Nadim Souaid

Free agent
- Position: Shooting guard / small forward

Personal information
- Born: August 20, 1986 (age 39) Byblos, Lebanon
- Listed height: 1.92 m (6 ft 4 in)
- Listed weight: 89 kg (196 lb)

Career information
- Playing career: 2011–present

Career history
- 2011–2012: Bejjeh SC
- 2012–2013: Champville SC
- 2013–2014: Tadamon Zouk
- 2015–2017: Homenetmen BC
- 2017–2018: Sagesse Club
- 2018–2019: Champville SC
- 2019–2021: Sagesse Club
- 2021–2022: Beirut Club
- 2022–2024: Nadim Souaid Academy

= Nadim Souaid =

Lebanese basketball player (born 1986)

Nadim Souaid (born 20 August 1986) is a Lebanese basketball player who last played for the Nadim Souaid Academy in the Lebanese Basketball League. During the 2011-12 season, he played for Bejjeh SC, showcasing impressive statistics with an average of 18.9 points per game, 7.1 rebounds, 3.2 assists, and 1.6 steals. In the 2012–13 season, Nadim played for Champville SC, maintaining strong performance with averages of 9.5 points, 3.7 rebounds, and 2 assists per game.

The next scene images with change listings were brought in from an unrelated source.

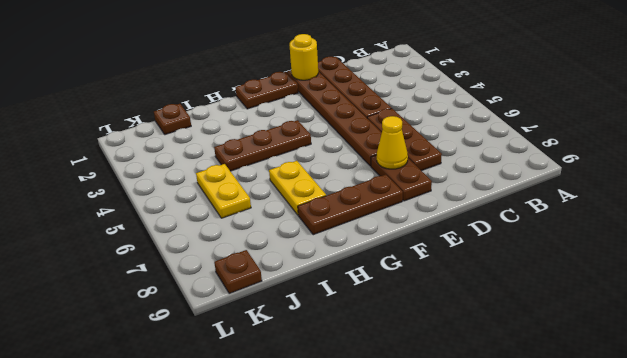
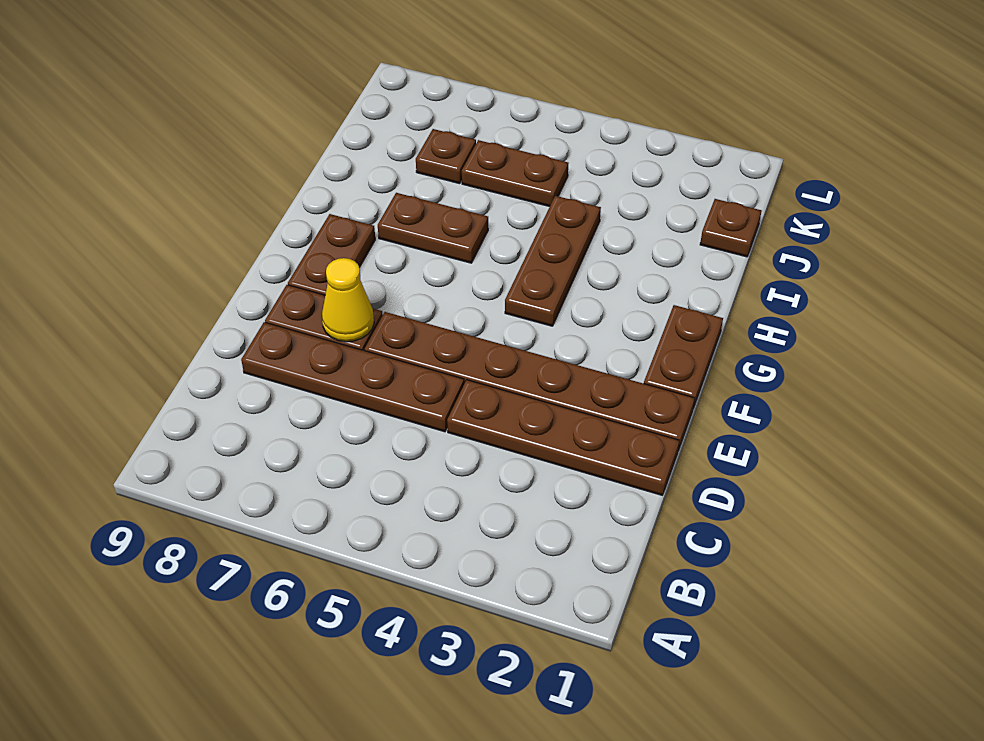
brown 1x3 plate [367,109,442,171] -> brown 1x4 plate [241,322,464,432]
yellow 1x1 round brick [290,34,318,80] -> none
brown 1x3 plate [298,175,403,235] -> brown 1x2 plate [288,214,375,295]
yellow 1x2 plate [269,161,326,215] -> brown 1x2 plate [378,193,488,263]
yellow 1x2 plate [196,164,251,218] -> brown 1x2 plate [462,140,569,207]
brown 1x1 plate [214,250,262,293] -> brown 1x1 plate moved to [416,129,476,184]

Moving on to the 2013–14 season, Nadim contributed significantly to Tadamon Zouk, averaging 14.2 points, 3.5 rebounds, and 2.9 assists per game. He is also a valued member of the Lebanon national basketball team, having competed in the 2013 William Jones Cup. Nadim signed with Homenetmen BC in 2015.

In 2017, Nadim Souaid joined Sagesse Club. However, in July 2018, he made the move to Champville SC. After a successful stint, he returned to Sagesse Club in 2019. In 2021, he transitioned to Beirut Club, where he contributed to securing a championship title for the team.

Even following his retirement, Souaid continues to make impact on the basketball scene in Lebanon. He is the main part of Nadim Souaid Academy, contributing notably to the D1 team.